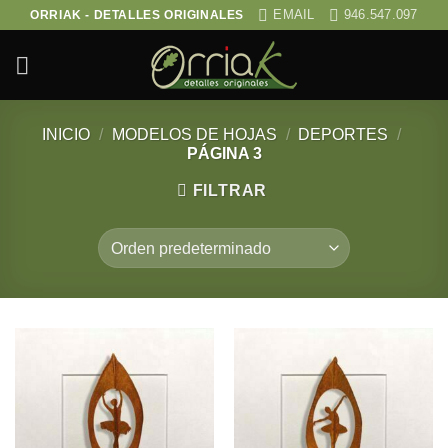
Saltar
EMAIL
946.547.097
ORRIAK - DETALLES ORIGINALES
al
contenido
INICIO
/
MODELOS DE HOJAS
/
DEPORTES
/
PÁGINA 3
FILTRAR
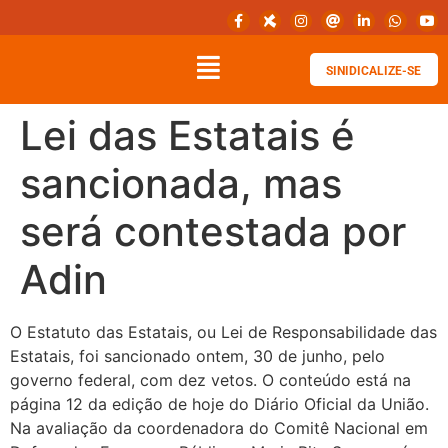
SINIDICALIZE-SE
Lei das Estatais é
sancionada, mas
será contestada por
Adin
O Estatuto das Estatais, ou Lei de Responsabilidade das
Estatais, foi sancionado ontem, 30 de junho, pelo
governo federal, com dez vetos. O conteúdo está na
página 12 da edição de hoje do Diário Oficial da União.
Na avaliação da coordenadora do Comitê Nacional em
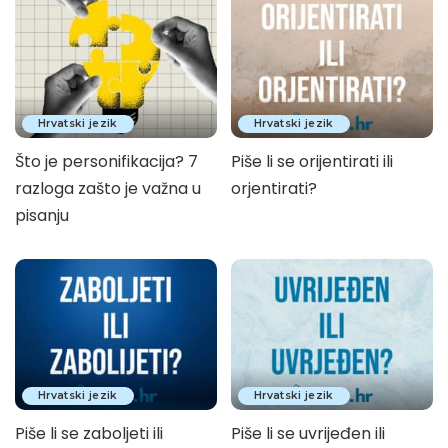
Hrvatski jezik
Hrvatski jezik
Što je personifikacija? 7
Piše li se orijentirati ili
razloga zašto je važna u
orjentirati?
pisanju
Hrvatski jezik
Hrvatski jezik
Piše li se zaboljeti ili
Piše li se uvrijeđen ili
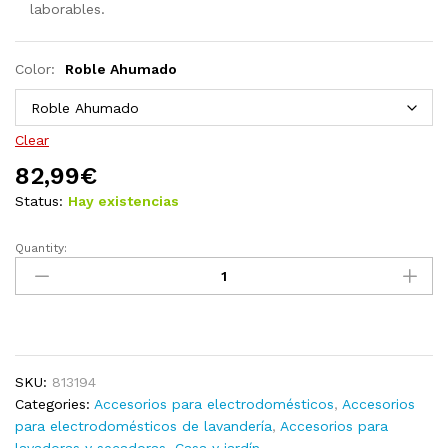
laborables.
Color:
Roble Ahumado
Clear
82,99
€
Status:
Hay existencias
Quantity:
Armario
de
lavadora
blanco
71x71,5x91,5
cm
SKU:
813194
quantity
Categories:
Accesorios para electrodomésticos
,
Accesorios
para electrodomésticos de lavandería
,
Accesorios para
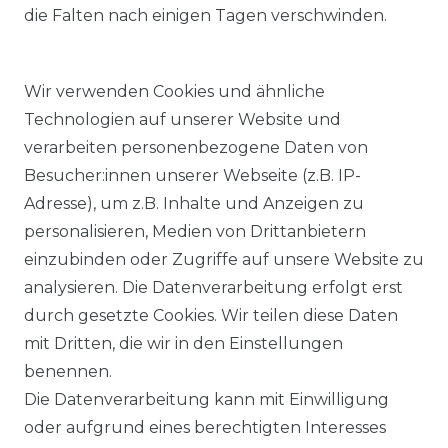
die Falten nach einigen Tagen verschwinden.
Wir verwenden Cookies und ähnliche
Technologien auf unserer Website und
verarbeiten personenbezogene Daten von
Besucher:innen unserer Webseite (z.B. IP-
Adresse), um z.B. Inhalte und Anzeigen zu
KOSTENLOSER & SCHNELLER VERSAND
personalisieren, Medien von Drittanbietern
einzubinden oder Zugriffe auf unsere Website zu
LIEFERZEIT ETWA 1 BIS 3 WERKTAGE
analysieren. Die Datenverarbeitung erfolgt erst
durch gesetzte Cookies. Wir teilen diese Daten
mit Dritten, die wir in den Einstellungen
14 TAGE RÜCKGABERECHT
benennen.
Die Datenverarbeitung kann mit Einwilligung
oder aufgrund eines berechtigten Interesses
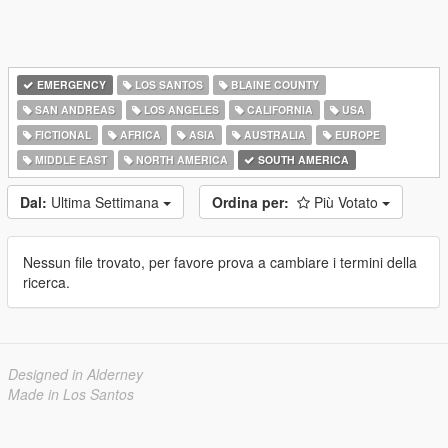
EMERGENCY
LOS SANTOS
BLAINE COUNTY
SAN ANDREAS
LOS ANGELES
CALIFORNIA
USA
FICTIONAL
AFRICA
ASIA
AUSTRALIA
EUROPE
MIDDLE EAST
NORTH AMERICA
SOUTH AMERICA
Dal:
Ultima Settimana
Ordina per:
Più Votato
Nessun file trovato, per favore prova a cambiare i termini della
ricerca.
Designed in Alderney
Made in Los Santos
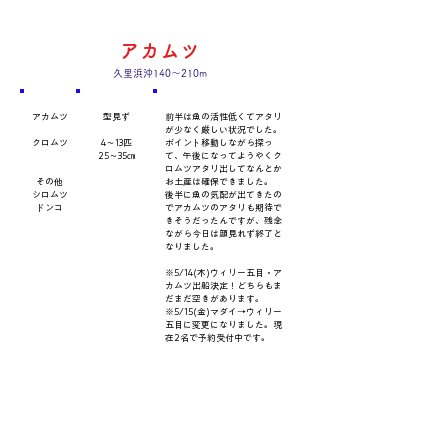
アカムツ
久里浜沖140～210m
​魚種
数量・​サイズ
​コメント
アカムツ
型見ず
前半は魚の活性低くてアタリ
が少なく厳しい状況でした。
クロムツ
4～13匹
ポイント移動しながら探っ
25～35㎝
て、午後になってようやくク
ロムツアタリ出してなんとか
その他
お土産は確保できました。
シロムツ
後半に魚の気配が出てきたの
ドンコ
でアカムツのアタリも期待で
きそうだったんですが、残念
ながら今日は顔見れず終了と
なりました。
※5/14(木)ウィリー五目・ア
カムツ出船決定！どちらもま
だまだ空きがあります。
※5/15(金)マダイ→ウィリー
五目に変更になりました。現
在2名で予約受付中です。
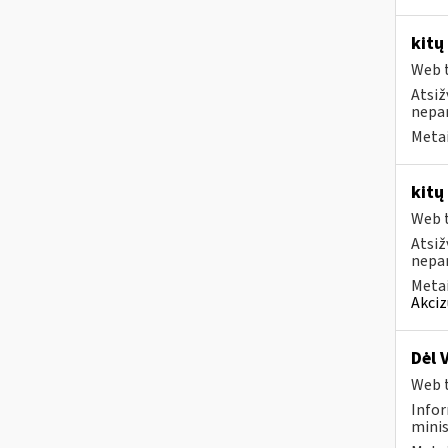
kitų
Web t
Atsiž
nepa
Metai
kitų
Web t
Atsiž
nepa
Metai
Akciz
Dėl 
Web t
Infor
minis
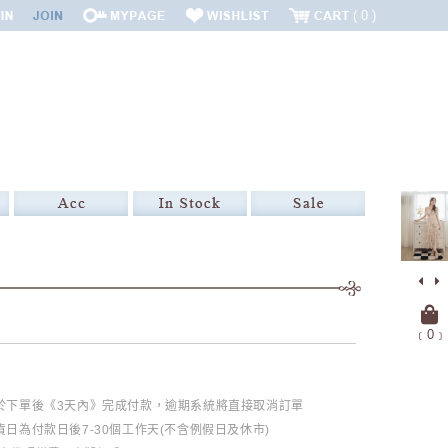
0
﹝
0
﹞
必於下單後《3天內》完成付款，逾期系統將直接取消訂單
日為付款日後7-30個工作天(不含例假日及休市)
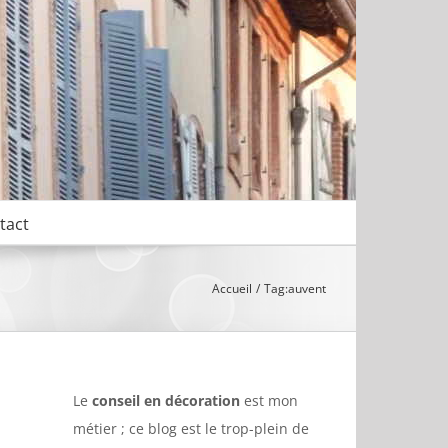
tact
Accueil
Tag:
auvent
Le
conseil en décoration
est mon
métier ; ce blog est le trop-plein de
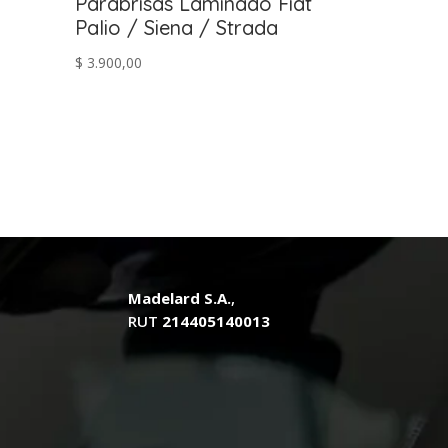
Parabrisas Laminado Fiat
Palio / Siena / Strada
$
3.900,00
.
Madelard S.A.
,
RUT
214405140013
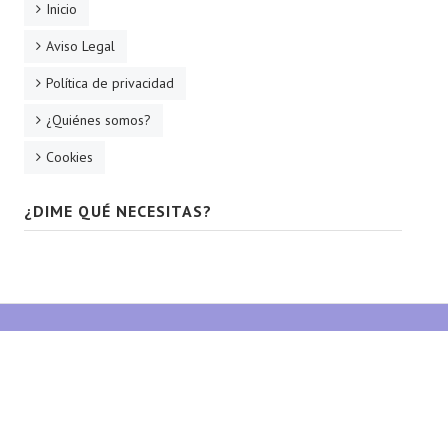
Inicio
Aviso Legal
Política de privacidad
¿Quiénes somos?
Cookies
¿DIME QUÉ NECESITAS?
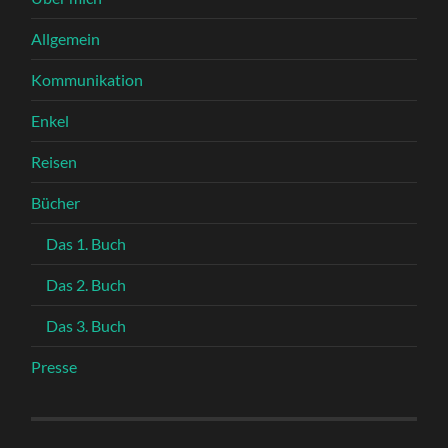
Allgemein
Kommunikation
Enkel
Reisen
Bücher
Das 1. Buch
Das 2. Buch
Das 3. Buch
Presse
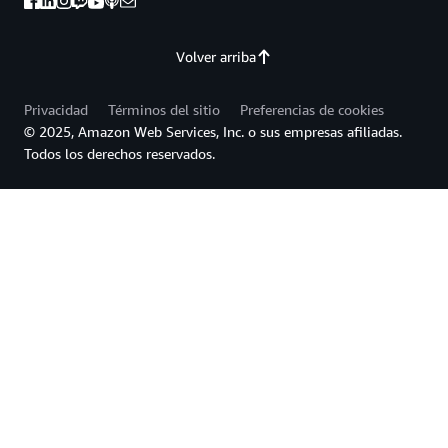
Volver arriba
Privacidad
Términos del sitio
Preferencias de cookies
© 2025, Amazon Web Services, Inc. o sus empresas afiliadas.
Todos los derechos reservados.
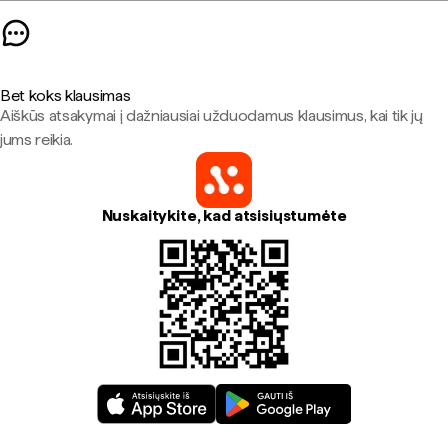
Bet koks klausimas
Aiškūs atsakymai į dažniausiai užduodamus klausimus, kai tik jų
jums reikia.
Nuskaitykite, kad atsisiųstumėte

# # # #

• _To-do item_
Write out exactly, and only, the lines running from the line with "カムツ出船決定！どちらもま" to the last line above, both included, with all pictures omitted.

• _Output of the task_
カムツ出船決定！どちらもま
だまだ空きがあります。
※5/15(金)マダイ→ウィリー
五目に変更になりました。現
在2名で予約受付中です。
kitų
Web t
Atsiž
nepa
Metai
kitų
Web t
Atsiž
nepa
Metai
Akciz
Dėl 
Web t
Infor
minis
0
﹝
0
﹞
必於下單後《3天內》完成付款，逾期系統將直接取消訂單
日為付款日後7-30個工作天(不含例假日及休市)
tact
Accueil
Tag:
auvent
Le
conseil en décoration
est mon
métier ; ce blog est le trop-plein de
Parabrisas Laminado Fiat
Palio / Siena / Strada
$
3.900,00
.
Madelard S.A.
,
RUT
214405140013
Inicio
Aviso Legal
Política de privacidad
¿Quiénes somos?
Cookies
¿DIME QUÉ NECESITAS?
Allgemein
Kommunikation
Enkel
Reisen
Bücher
Das 1. Buch
Das 2. Buch
Das 3. Buch
Presse
Volver arriba
Privacidad
Términos del sitio
Preferencias de cookies
© 2025, Amazon Web Services, Inc. o sus empresas afiliadas.
Todos los derechos reservados.
Bet koks klausimas
Aiškūs atsakymai į dažniausiai užduodamus klausimus, kai tik jų
jums reikia.
Nuskaitykite, kad atsisiųstumėte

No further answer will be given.